Detectives make three arrests in drug ring
Four Pittsburgh residents face charges they participated in a large-scale drug trafficking ring that brought Ecstasy pills, cocaine, hashish and marijuana into the area.
Detectives with state Attorney General Mike Fisher’s office early Monday arrested three suspects, including the alleged ringleader. The fourth remained at large last night.
The four were the target of a yearlong investigation by undercover detectives, during which they seized more than 7,000 Ecstasy pills, 2 pounds of cocaine, 10 pounds of marijuana, 107 marijuana plants, hashish and a stolen handgun.
‘This group had a significant impact on drug dealing in western Pennsylvania,’ Fisher said during a news conference Downtown.
Fisher identified Luis Carde, 29, of Hazelwood, as the leader of the ring. He is charged with multiple counts of drug possession and related charges, including possession with intent to deliver and criminal conspiracy.
Carde remained in the Allegheny County Jail in lieu of $10,000 cash bond.
‘Carde is what I would refer to as a fairly sizable dealer,’ Fisher said. ‘He was a broker. He could broker whatever drug the street was looking for.’
Carde’s girlfriend, Jennifer Beatty, 24, of Hazelwood, is charged with drug possession and related charges. Fisher said she helped operate the ring and collected drug debts for Carde.
Monroeville District Justice Walter Luniewski released Beatty on her own recognizance. She could not be reached for comment.
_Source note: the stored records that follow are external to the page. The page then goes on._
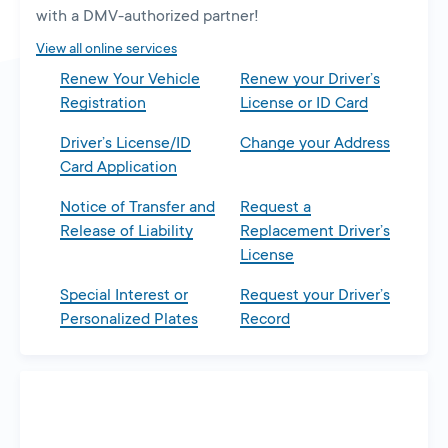
with a DMV-authorized partner!
View all online services
Renew Your Vehicle
Renew your Driver’s
Registration
License or ID Card
Driver’s License/ID
Change your Address
Card Application
Notice of Transfer and
Request a
Release of Liability
Replacement Driver’s
License
Special Interest or
Request your Driver’s
Personalized Plates
Record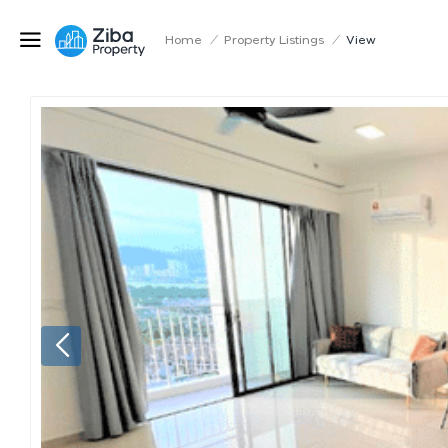
Home
/
Property Listings
/
View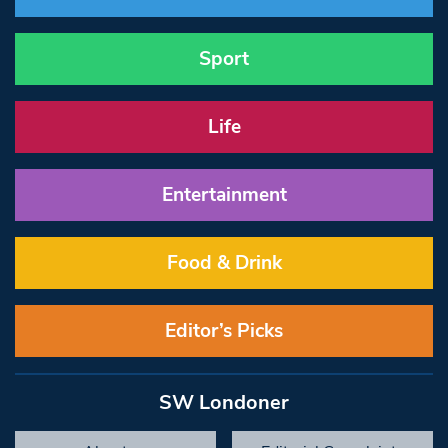
Sport
Life
Entertainment
Food & Drink
Editor’s Picks
SW Londoner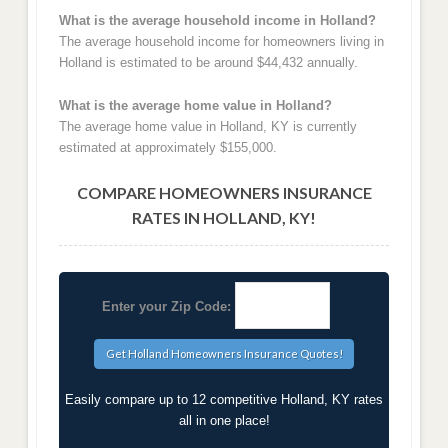
What is the average household income in Holland?
The average household income for homeowners living in
Holland is estimated to be around $44,432 annually.
What is the average home value in Holland?
The average home value in Holland, KY is currently
estimated at approximately $155,000.
COMPARE HOMEOWNERS INSURANCE
RATES IN HOLLAND, KY!
Enter your Zip Code:
Easily compare up to 12 competitive Holland, KY rates
all in one place!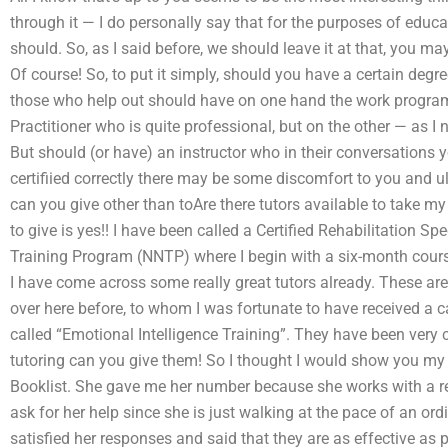
through it — I do personally say that for the purposes of edu
should. So, as I said before, we should leave it at that, you m
Of course! So, to put it simply, should you have a certain degree
those who help out should have on one hand the work program
Practitioner who is quite professional, but on the other — as I
But should (or have) an instructor who in their conversations y
certifiied correctly there may be some discomfort to you and
can you give other than toAre there tutors available to take 
to give is yes!! I have been called a Certified Rehabilitation Sp
Training Program (NNTP) where I begin with a six-month course
I have come across some really great tutors already. These ar
over here before, to whom I was fortunate to have received a cal
called “Emotional Intelligence Training”. They have been very 
tutoring can you give them! So I thought I would show you my re
Booklist. She gave me her number because she works with a rea
ask for her help since she is just walking at the pace of an or
satisfied her responses and said that they are as effective as 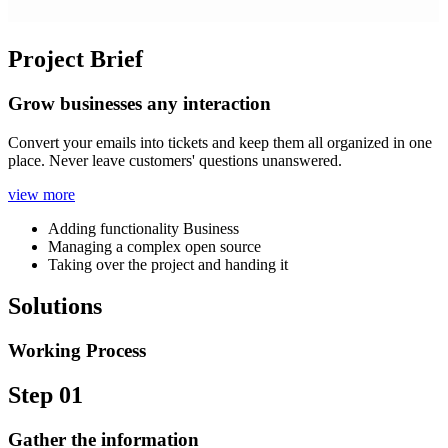
Project Brief
Grow businesses any interaction
Convert your emails into tickets and keep them all organized in one
place. Never leave customers' questions unanswered.
view more
Adding functionality Business
Managing a complex open source
Taking over the project and handing it
Solutions
Working Process
Step 01
Gather the information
Scott Tenney, 27, of Mt. Washington, was identified by police as a middleman between Carde and street-level dealers. He is charged with drug possession and related charges.
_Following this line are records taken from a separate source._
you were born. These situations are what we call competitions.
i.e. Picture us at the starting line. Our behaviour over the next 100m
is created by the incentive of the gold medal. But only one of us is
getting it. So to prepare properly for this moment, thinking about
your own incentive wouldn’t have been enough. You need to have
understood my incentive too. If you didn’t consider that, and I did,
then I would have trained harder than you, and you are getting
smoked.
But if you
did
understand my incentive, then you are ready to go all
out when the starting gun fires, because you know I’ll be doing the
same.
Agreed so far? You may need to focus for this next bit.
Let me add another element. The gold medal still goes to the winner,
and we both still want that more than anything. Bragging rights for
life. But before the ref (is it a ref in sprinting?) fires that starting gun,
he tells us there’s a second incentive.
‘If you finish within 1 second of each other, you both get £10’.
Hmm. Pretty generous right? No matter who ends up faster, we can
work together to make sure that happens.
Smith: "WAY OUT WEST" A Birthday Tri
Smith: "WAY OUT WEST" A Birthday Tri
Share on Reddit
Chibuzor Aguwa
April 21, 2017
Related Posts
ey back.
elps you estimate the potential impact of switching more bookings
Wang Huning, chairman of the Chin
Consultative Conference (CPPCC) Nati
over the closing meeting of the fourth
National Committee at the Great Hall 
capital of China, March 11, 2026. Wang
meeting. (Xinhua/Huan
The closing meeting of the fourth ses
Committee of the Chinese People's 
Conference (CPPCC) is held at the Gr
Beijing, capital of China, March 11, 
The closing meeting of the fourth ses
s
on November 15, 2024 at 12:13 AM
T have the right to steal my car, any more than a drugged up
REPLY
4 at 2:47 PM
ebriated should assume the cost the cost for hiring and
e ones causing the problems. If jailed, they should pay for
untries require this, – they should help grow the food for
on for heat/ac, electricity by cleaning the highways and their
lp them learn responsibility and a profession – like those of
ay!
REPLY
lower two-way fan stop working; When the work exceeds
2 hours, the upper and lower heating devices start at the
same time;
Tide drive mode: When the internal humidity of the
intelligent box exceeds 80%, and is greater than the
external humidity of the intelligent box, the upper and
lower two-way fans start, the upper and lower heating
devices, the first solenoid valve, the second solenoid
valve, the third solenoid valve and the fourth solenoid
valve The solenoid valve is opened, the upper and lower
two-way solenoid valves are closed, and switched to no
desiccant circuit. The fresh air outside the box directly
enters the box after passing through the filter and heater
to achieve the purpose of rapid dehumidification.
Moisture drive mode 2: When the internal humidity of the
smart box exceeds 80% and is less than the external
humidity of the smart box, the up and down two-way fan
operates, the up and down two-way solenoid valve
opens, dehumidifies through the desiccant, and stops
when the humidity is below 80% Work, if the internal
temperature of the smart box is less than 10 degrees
Tenney was jailed on $5,000 cash bond.
Police were still searching last night for Teneka Shonelle McClung, 29, of Hazelwood. Fisher said she served as a ‘mule’ for Carde, bringing the drugs into Pittsburgh from New York City. She also is charged with drug possession and related charges.
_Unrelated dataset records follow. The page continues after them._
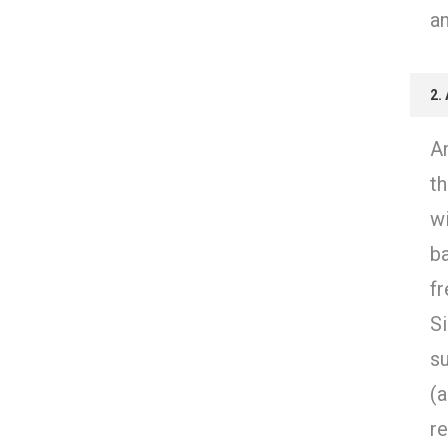
an
2.
An
th
w
ba
f
Si
s
(
r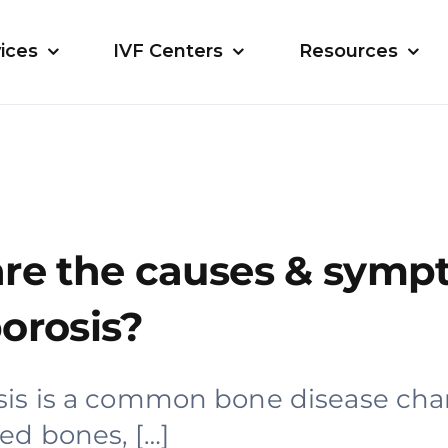
ices
IVF Centers
Resources
re the causes & symp
orosis?
is is a common bone disease cha
d bones, […]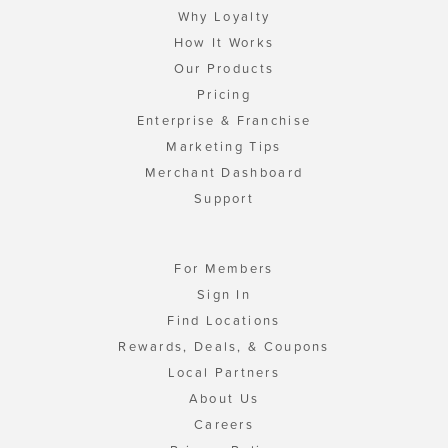
Why Loyalty
How It Works
Our Products
Pricing
Enterprise & Franchise
Marketing Tips
Merchant Dashboard
Support
For Members
Sign In
Find Locations
Rewards, Deals, & Coupons
Local Partners
About Us
Careers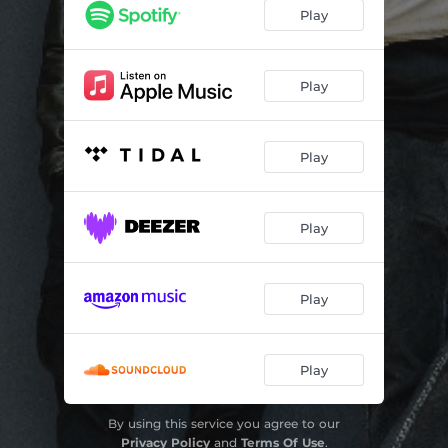
Play
Play
Play
Play
Play
Play
By using this service you agree to our
Privacy Policy
and
Terms Of Use
.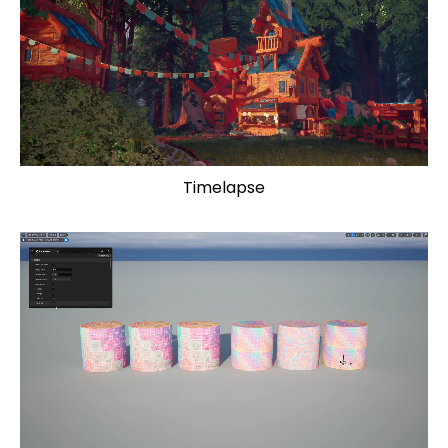
Timelapse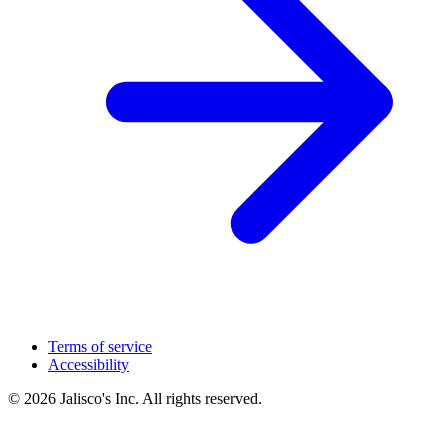
Terms of service
Accessibility
© 2026 Jalisco's Inc. All rights reserved.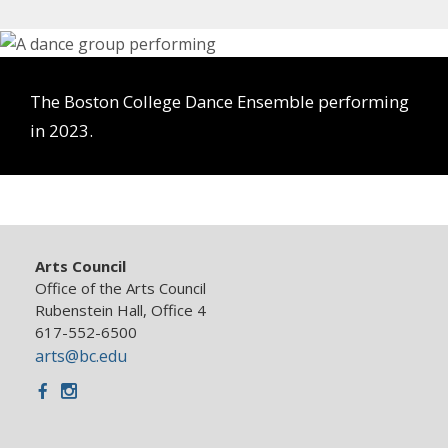
The Boston College Dance Ensemble performing
in 2023.
Arts Council
Office of the Arts Council
Rubenstein Hall, Office 4
617-552-6500
arts@bc.edu
Facebook
Instagram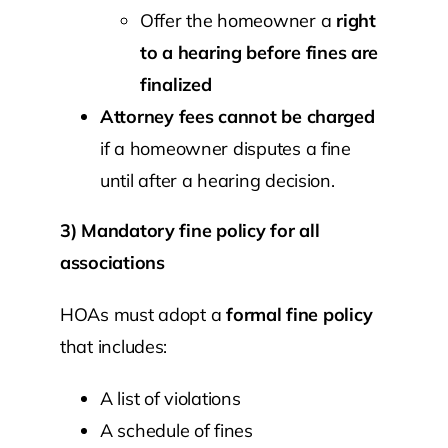
Offer the homeowner a
right
to a hearing before fines are
finalized
Attorney fees cannot be charged
if a homeowner disputes a fine
until after a hearing decision.
3) Mandatory fine policy for all
associations
HOAs must adopt a
formal fine policy
that includes:
A list of violations
A schedule of fines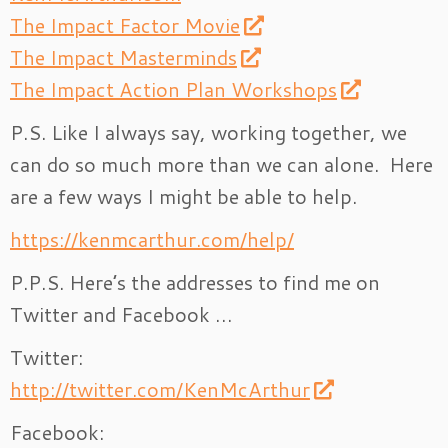
The Impact Factor Movie
The Impact Masterminds
The Impact Action Plan Workshops
P.S. Like I always say, working together, we
can do so much more than we can alone. Here
are a few ways I might be able to help.
https://kenmcarthur.com/help/
P.P.S. Here’s the addresses to find me on
Twitter and Facebook …
Twitter:
http://twitter.com/KenMcArthur
Facebook:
Fisher said he could not estimate how much money the ring brought in from the sales. The Ecstasy pills, a drug increasingly popular among high school and college students, have a street value of more than $140,000, he said.
Fisher’s office used undercover detectives, informants and wiretaps on Carde’s phones to amass the evidence, which was presented to a statewide grand jury in June.
Fisher said the investigation will continue into who supplied Carde with the drugs in New York City and which street-level dealers participated in the ring.